Amid all this, the IFIs response to high and crippling debt in many CARICOM countries that has spiralled because of the COVID-19 pandemic, has increased their debt service burdens. While the Bank and Fund have explicitly stated that debt levels were, for some, more than 100 % of GDP prior to the pandemic, the debt instruments that they have provided are burdensome.
As an example, the IMF’s Debt Service Suspension Initiative is only temporary. It is also applicable only to the poorest countries. Therefore only 5 CARICOM countries qualified. The initiative is supposedly to help them cope with the economic and fiscal constraints caused by the COVID-19 crisis. But it gives only a one-year grace with repayment having to be made over 5 years. Clearly, there will be an increase in the debt service burdens of these countries.
The duration of the pandemic’s effects on CARICOM economies and its severe impact, will be longer than anticipated. Countries, such as Guyana and Suriname, with their oil and gas resources will be better placed, but Post-COVID, many CARICOM countries will have much reduced economies, high debt, diminished revenues, and little capacity to recover. The UN has already said that the Caribbean will face ‘a lost decade’ with economies and per capita income declining to 2010 levels.
They will need access to low-cost financing and grants from both IFI’s and donor governments. Immediately, they need debt relief in the forms of write-offs and deferral of repayments on easier terms.
If these initiatives are not taken, Caribbean economies will be caught in a poverty trap from which they will not emerge for a generation and, even then, only if they experience no disasters such as hurricanes, prolonged droughts, or flooding – all of which have a high probability of occurring.
The governments of CARICOM countries are struggling to keep their economies afloat with policy initiatives either to revive dormant activities, such as agricultural and fisheries production, or to encourage new technology-based endeavours.
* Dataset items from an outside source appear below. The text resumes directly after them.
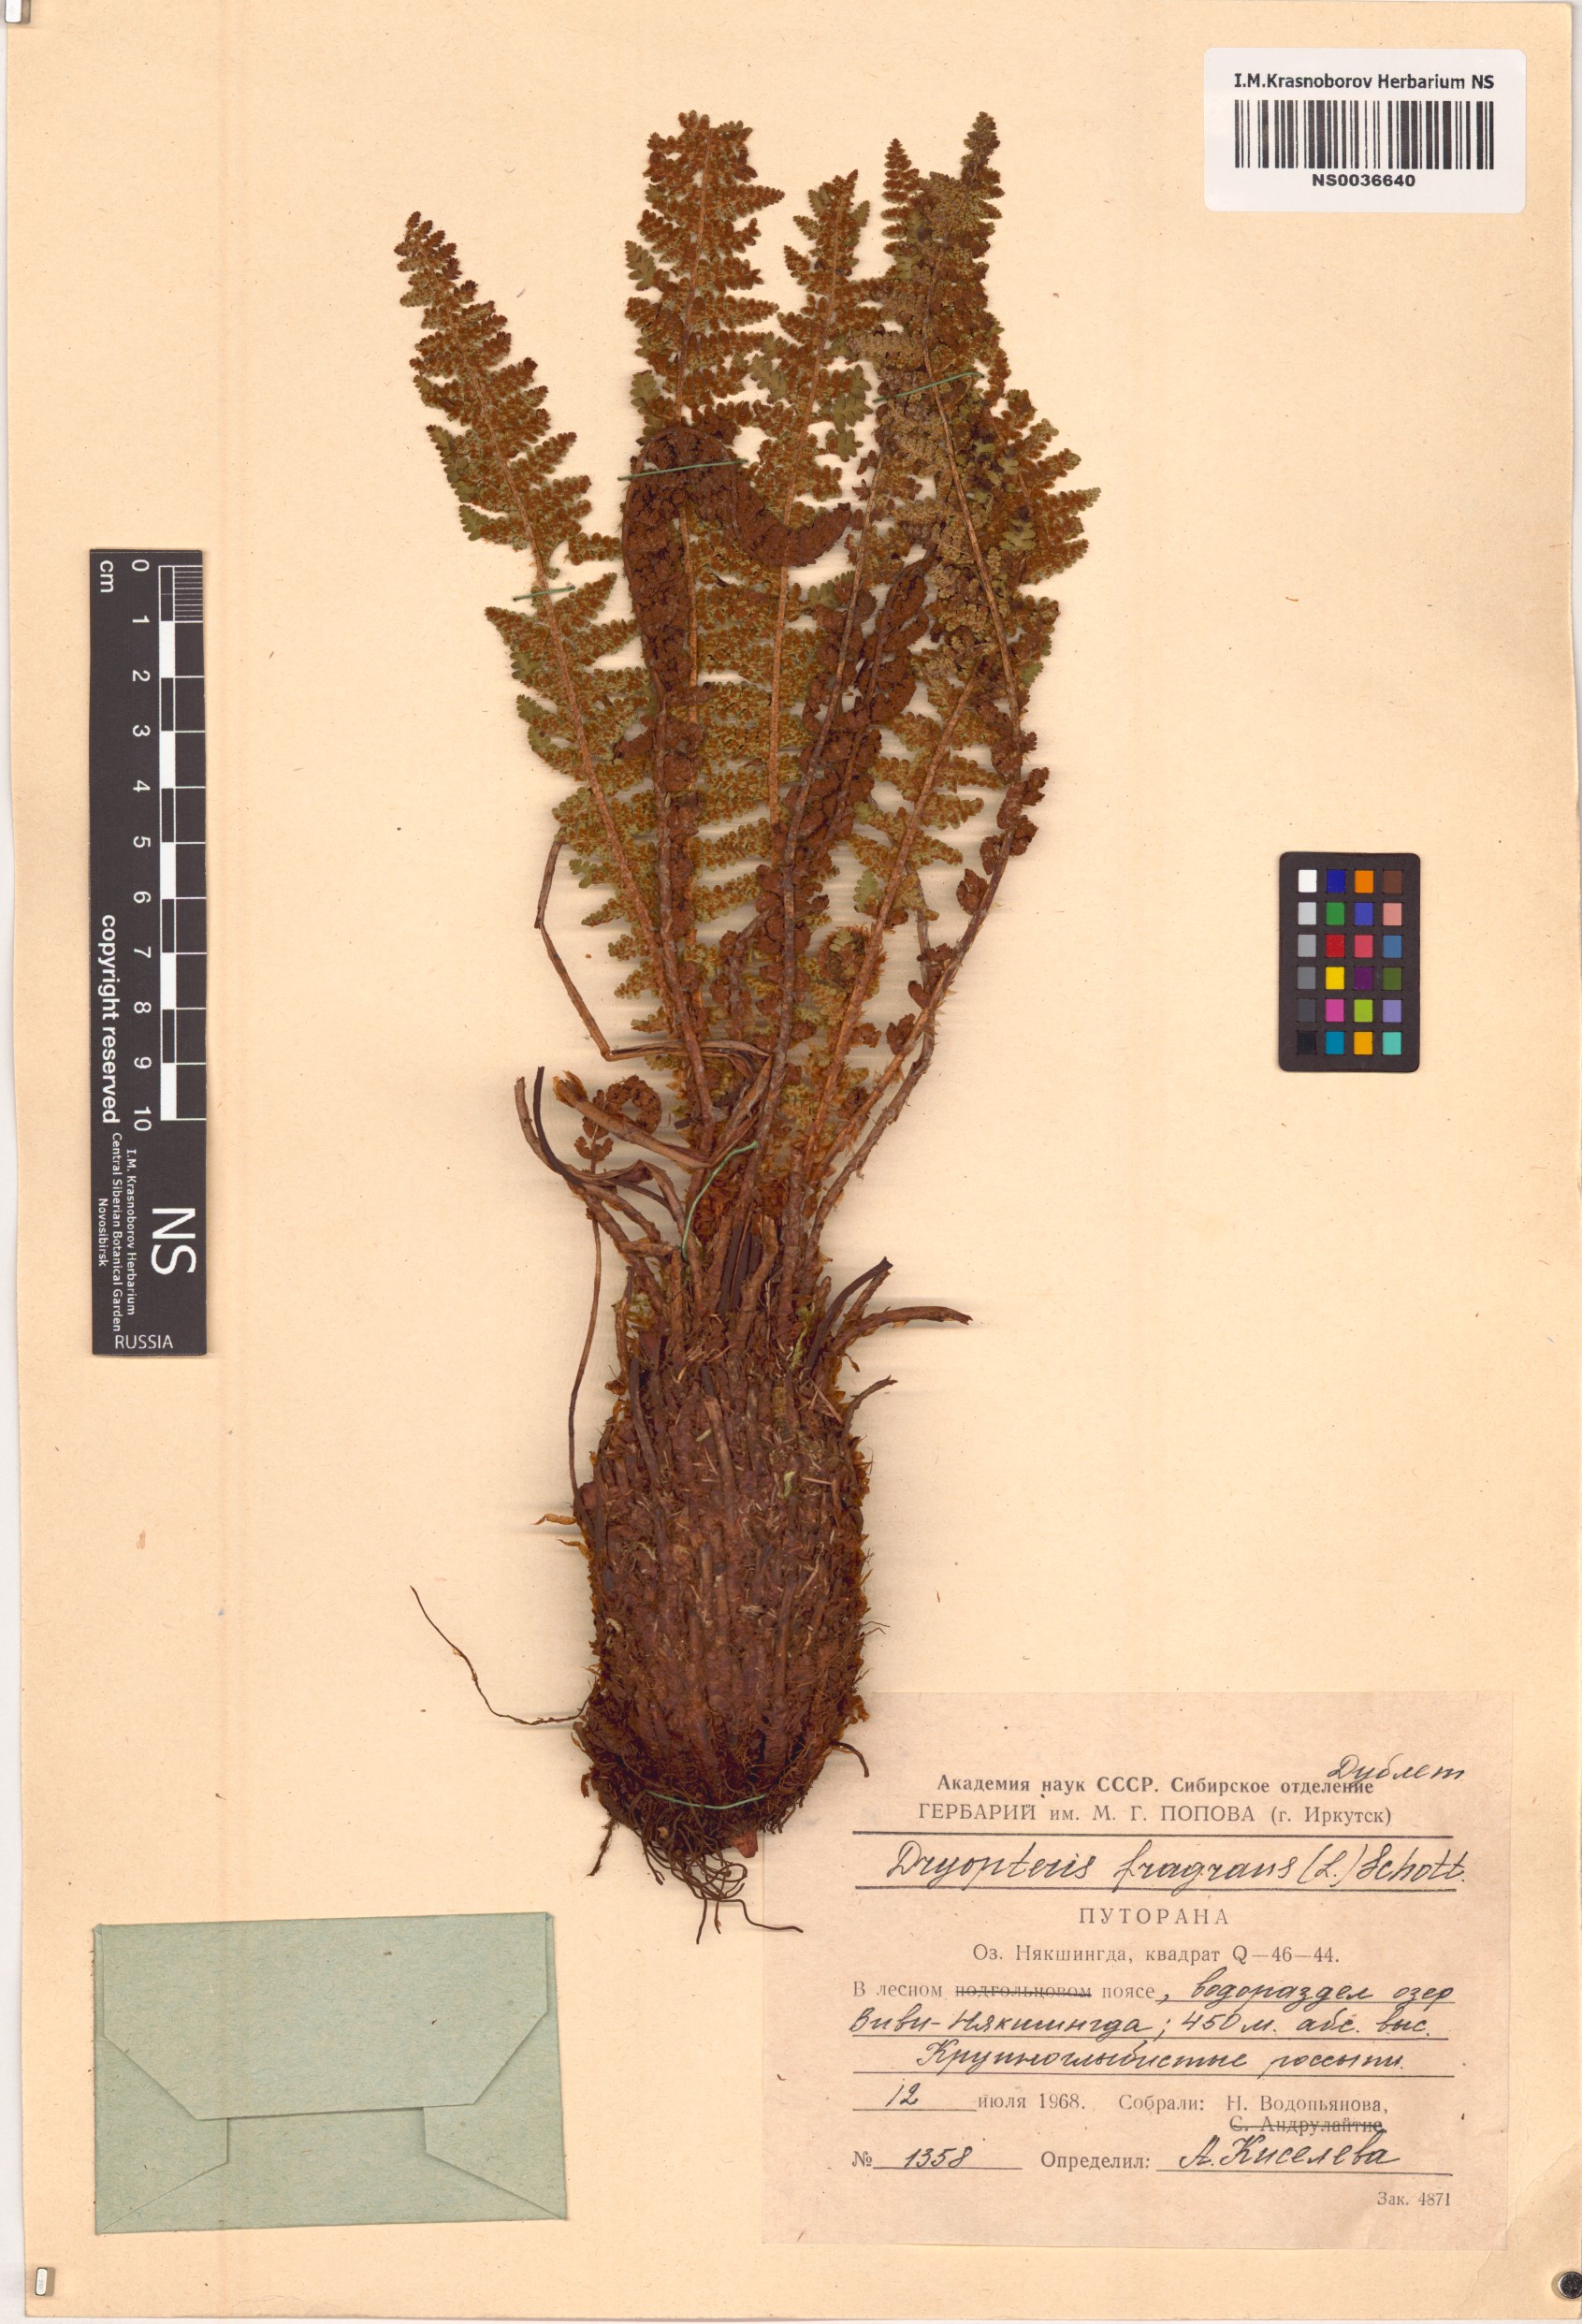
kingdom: Plantae
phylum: Tracheophyta
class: Polypodiopsida
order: Polypodiales
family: Dryopteridaceae
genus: Dryopteris
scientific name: Dryopteris fragrans
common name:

These will help with economic diversification over time, but they will not be immediate large contributors to economic growth or replacements for industries such as tourism.
The Spring meetings of the Bank and Fund are an opportunity for robust presentations of the plight of CARICOM countries, always recalling they did not originate or spread COVID-19. They are in their current situation because of their vulnerability to their trading partners which, without exception, enjoy relatively large trade surpluses with the region. Some of these same trading partners are among the most vociferous in the continued application of mistaken criteria that disqualify many CARICOM countries from concessionary financing and debt relief.
At this month’s meetings of the IMF/WBG, Caribbean representatives have an opportunity to advance proposals for support. One of the points that should be made is that, since the huge balance of trade surplus that rich countries enjoy with CARICOM states runs into billions of dollars perennially, giving them revenues and employment, they should regard debt forgiveness and rescheduling, as well as concessional financing, as investments in CARICOM countries from which they derive considerable benefits annually.
If the economies of CARICOM countries are not helped to recover, there will be a corresponding contraction in their ability to continue to buy goods and services from the rich.
Efforts must be made to create a framework that integrates debt sustainability, growth-investment, and building resilience for CARICOM countries. Such a framework must also take full account of the region’s vulnerability to destructive forces they do not create, such as Climate Change.
CARICOM countries should speak with a collective voice in proposing such a framework to the IMF/WBG meetings, omitting no country.